What you have to do
Return each line of the listing exactly, though without its images.

Exercise data

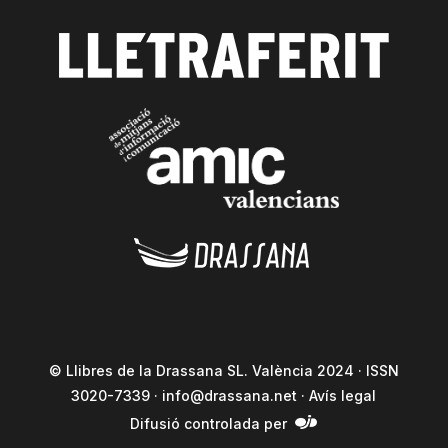
© Llibres de la Drassana SL. València 2024 · ISSN
3020-7339 ·
info@drassana.net
·
Avís legal
Difusió controlada per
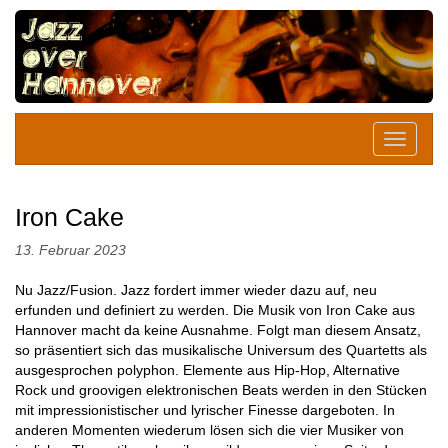
Iron Cake
13. Februar 2023
Nu Jazz/Fusion. Jazz fordert immer wieder dazu auf, neu
erfunden und definiert zu werden. Die Musik von Iron Cake aus
Hannover macht da keine Ausnahme. Folgt man diesem Ansatz,
so präsentiert sich das musikalische Universum des Quartetts als
ausgesprochen polyphon. Elemente aus Hip-Hop, Alternative
Rock und groovigen elektronischen Beats werden in den Stücken
mit impressionistischer und lyrischer Finesse dargeboten. In
anderen Momenten wiederum lösen sich die vier Musiker von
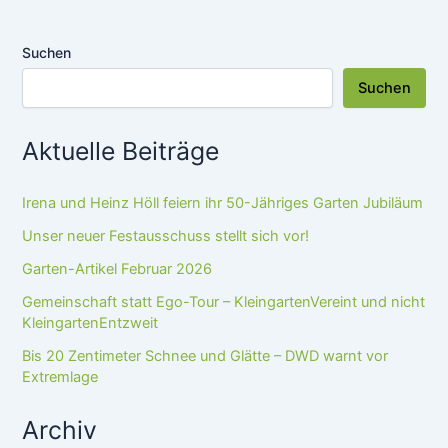
Suchen
Suchen
Aktuelle Beiträge
Irena und Heinz Höll feiern ihr 50-Jähriges Garten Jubiläum
Unser neuer Festausschuss stellt sich vor!
Garten-Artikel Februar 2026
Gemeinschaft statt Ego-Tour – KleingartenVereint und nicht
KleingartenEntzweit
Bis 20 Zentimeter Schnee und Glätte – DWD warnt vor
Extremlage
Archiv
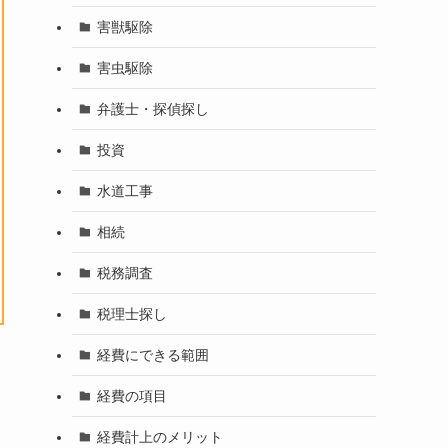
害獣駆除
害虫駆除
弁護士・探偵探し
投資
水道工事
相続
税務調査
税理士探し
経費にできる範囲
経費の項目
経費計上のメリット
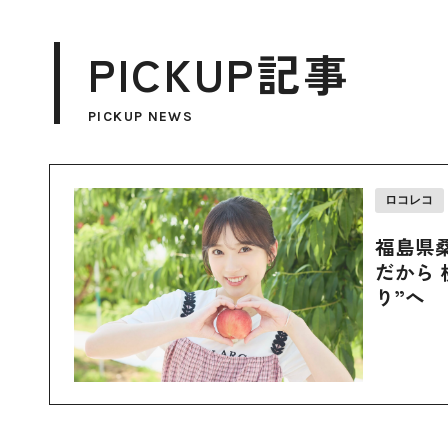
PICKUP記事
PICKUP NEWS
ロコレコ
福島県
だから 
り”へ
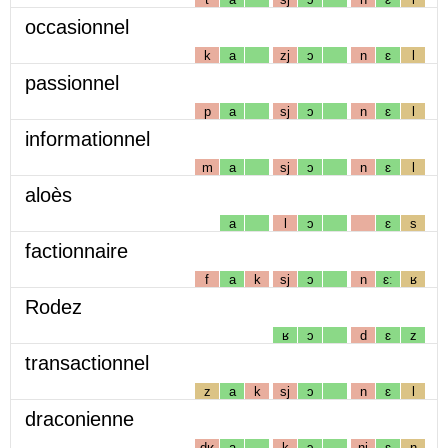
occasionnel
k
a
zj
ɔ
n
ɛ
l
passionnel
p
a
sj
ɔ
n
ɛ
l
informationnel
m
a
sj
ɔ
n
ɛ
l
aloès
a
l
ɔ
ɛ
s
factionnaire
f
a
k
sj
ɔ
n
ɛː
ʁ
Rodez
ʁ
ɔ
d
ɛ
z
transactionnel
z
a
k
sj
ɔ
n
ɛ
l
draconienne
dʁ
a
k
ɔ
nj
ɛ
n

Written reply
© Llibres de la Drassana SL. València 2024 · ISSN
3020-7339 ·
info@drassana.net
·
Avís legal
Difusió controlada per
Iron Cake
13. Februar 2023
Nu Jazz/Fusion. Jazz fordert immer wieder dazu auf, neu
erfunden und definiert zu werden. Die Musik von Iron Cake aus
Hannover macht da keine Ausnahme. Folgt man diesem Ansatz,
so präsentiert sich das musikalische Universum des Quartetts als
ausgesprochen polyphon. Elemente aus Hip-Hop, Alternative
Rock und groovigen elektronischen Beats werden in den Stücken
mit impressionistischer und lyrischer Finesse dargeboten. In
anderen Momenten wiederum lösen sich die vier Musiker von
Suchen
Suchen
Aktuelle Beiträge
Irena und Heinz Höll feiern ihr 50-Jähriges Garten Jubiläum
Unser neuer Festausschuss stellt sich vor!
Garten-Artikel Februar 2026
Gemeinschaft statt Ego-Tour – KleingartenVereint und nicht
KleingartenEntzweit
Bis 20 Zentimeter Schnee und Glätte – DWD warnt vor
Extremlage
Archiv
害獣駆除
害虫駆除
弁護士・探偵探し
投資
水道工事
相続
税務調査
税理士探し
経費にできる範囲
経費の項目
経費計上のメリット
PICKUP記事
PICKUP NEWS
ロコレコ
福島県
だから 
り”へ
occasionnel
k
a
zj
ɔ
n
ɛ
l
passionnel
p
a
sj
ɔ
n
ɛ
l
informationnel
m
a
sj
ɔ
n
ɛ
l
aloès
a
l
ɔ
ɛ
s
factionnaire
f
a
k
sj
ɔ
n
ɛː
ʁ
Rodez
ʁ
ɔ
d
ɛ
z
transactionnel
z
a
k
sj
ɔ
n
ɛ
l
draconienne
dʁ
a
k
ɔ
nj
ɛ
n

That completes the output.